Open yajith opened 1 year ago
Hi @yajith,
The default value of 1 second for the readinessProbe and livenessProbe should be more than enough time to respond to Kubelet, which is running on the same K8S worker node. Trident has very little code to process these requests and should respond very quickly. If the Kubernetes worker node is over provisioned to the point where the livenessProbe can't respond within 1 second then you may experience other issues when a volume needs to be attached.
We can consider increasing the values set for the readinessProbe and livenessProbe but would want to know from you what value works.

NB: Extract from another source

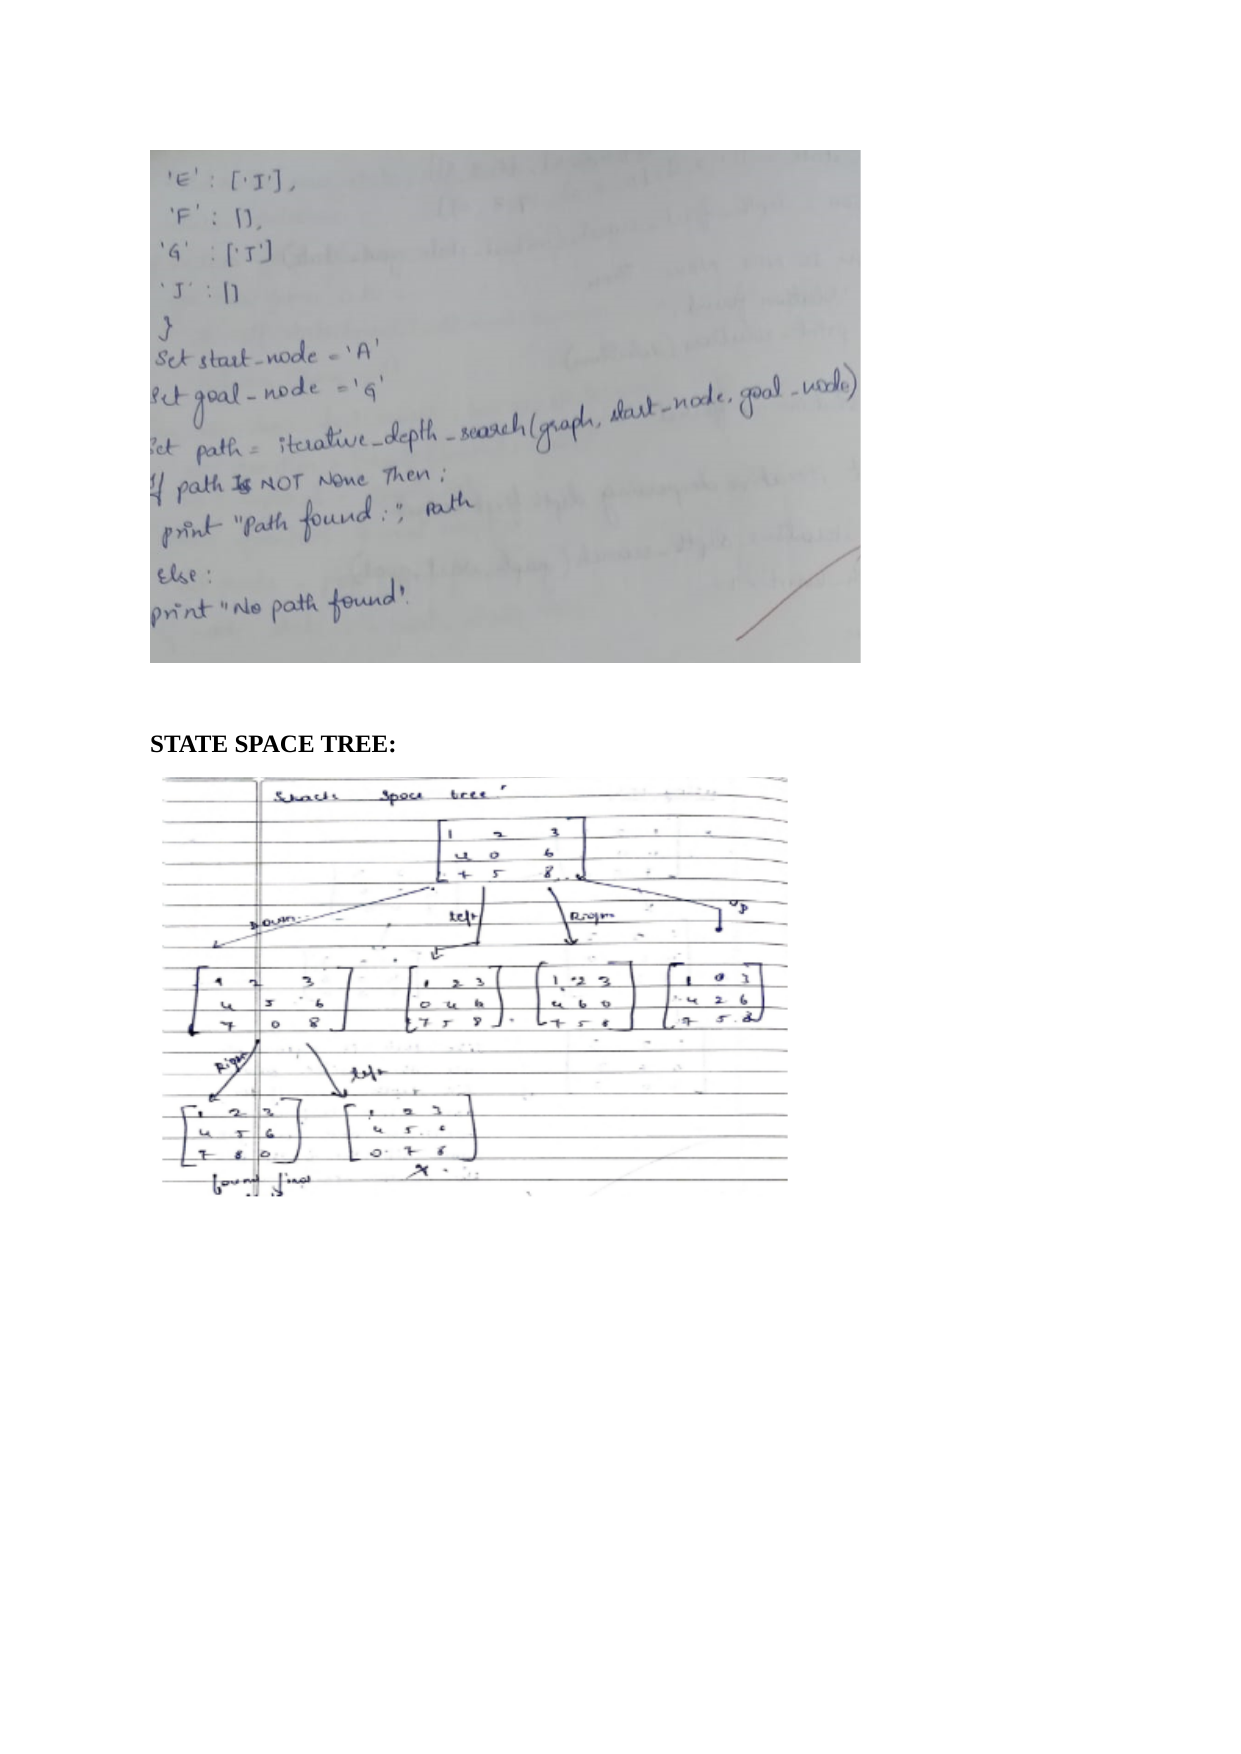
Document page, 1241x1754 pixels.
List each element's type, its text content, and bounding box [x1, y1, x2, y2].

picture [150, 150, 861, 663]
picture [150, 777, 788, 1206]
text STATE SPACE TREE: [150, 729, 1090, 758]
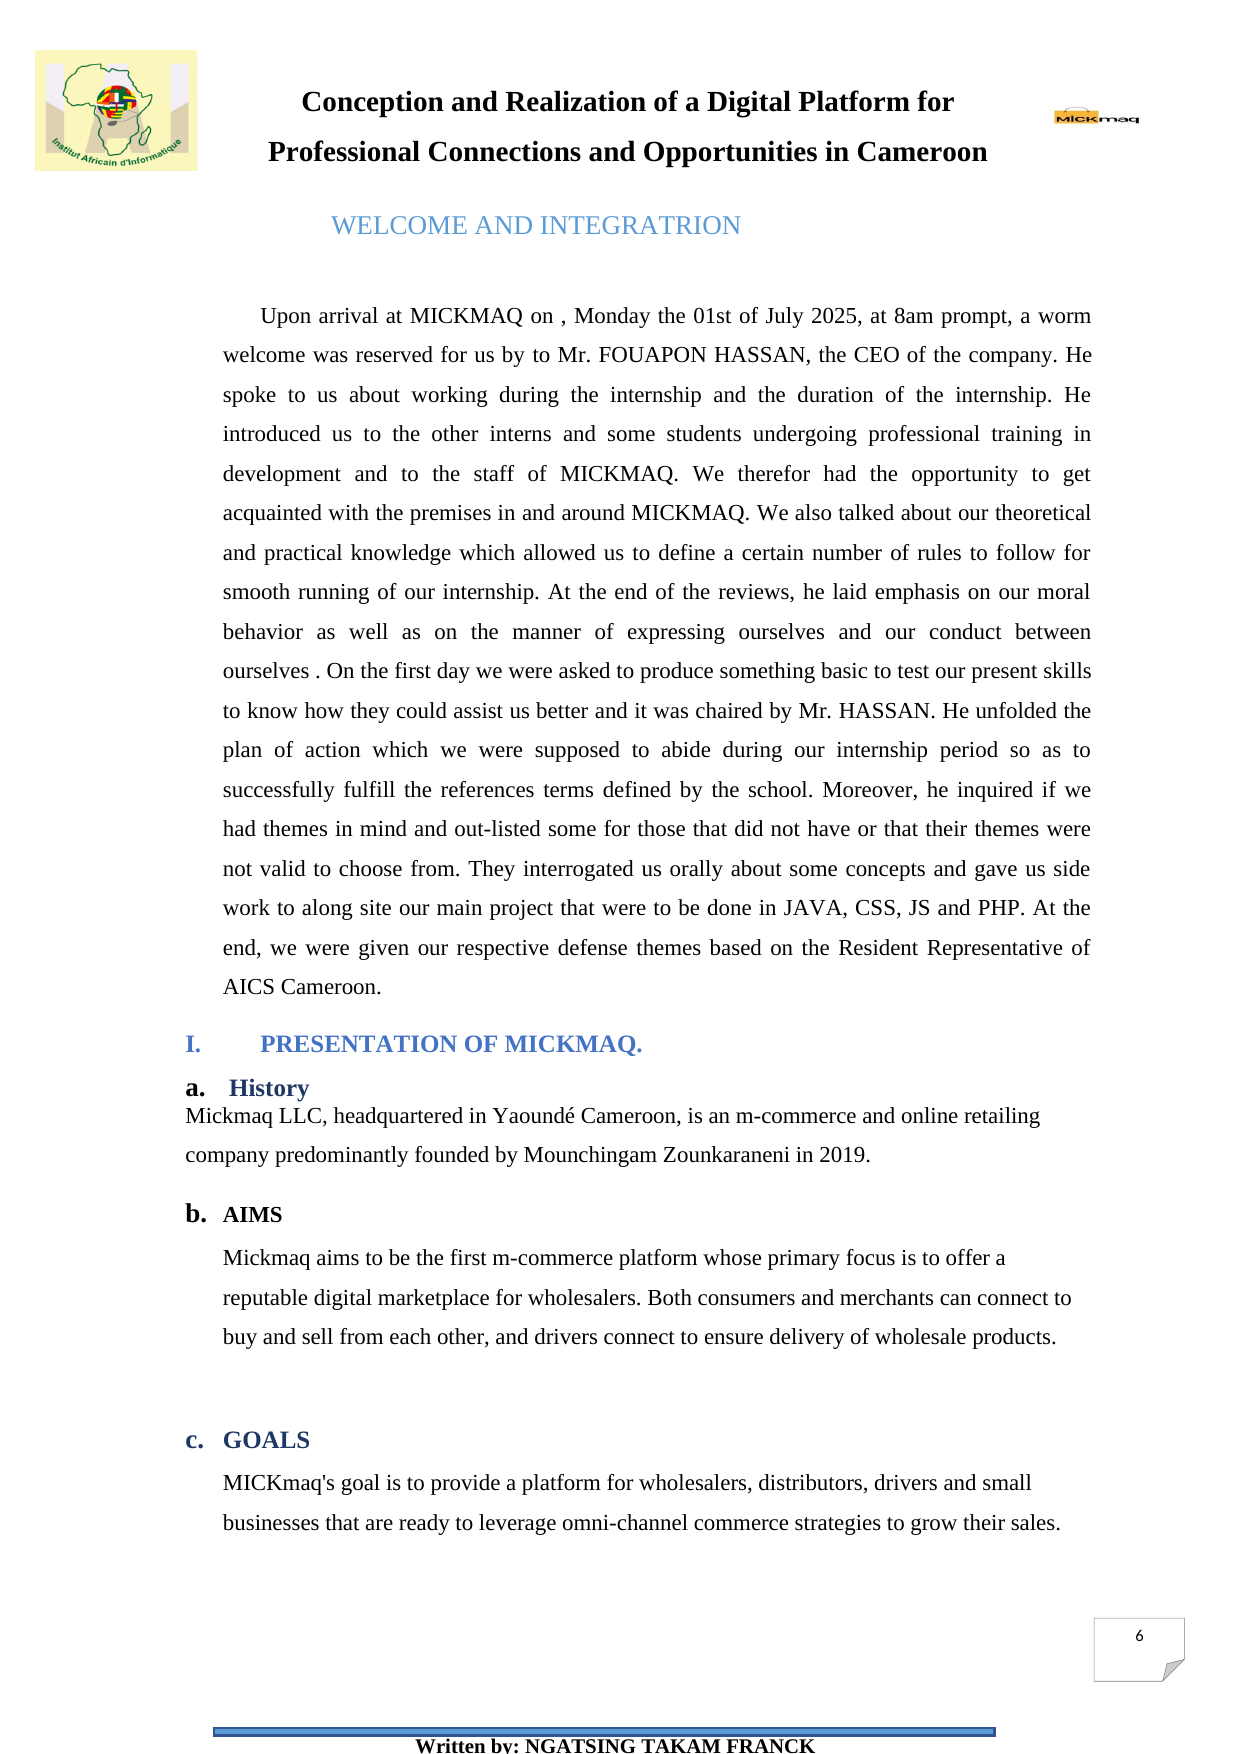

Increasing this value from 1 second to 3 seconds, for instance, would be a very large amount of time to complete these operations.
trident operator deployment doesn't provide a mechanism to customize the readinessProbe and livelinessProbe values. (Based on the feedback that we have received from NetApp support, confirmed via documentation as well)
Documentation link below contains the customization options that are available currently. https://docs.netapp.com/us-en/trident-2207/trident-get-started/kubernetes-customize-deploy.html
Documentation for tridentctl based deployment here allows more customizations. https://docs.netapp.com/us-en/trident-2207/trident-get-started/kubernetes-customize-deploy-tridentctl.html
It appears that this feature is not blocked to prevent users from overriding the default, rather just the operator code yet to be added with that capability.
As per our observations, in some busy cluster environments the trident-csi-xxx pods have a high number of restarts just due to readiness/liveliness probes failing due to timeouts. Upon investigating with both NetApp and Red Hat, it was suggested that updating the probe settings would help with the excessive pod restarts, in the case of trident operator deployments, is not something that can be done as it is.
It was also observed that on busier nodes, trident-csi-xxx pod becomes the victim of these timeouts more often compared to any other workload and potentially it is related to not having any requests and limits defined. This is also something the operator deployment seems to be lacking (unless I'm mistaken).
Raising this as a feature so it can be considered for a future version of operator-based deployments.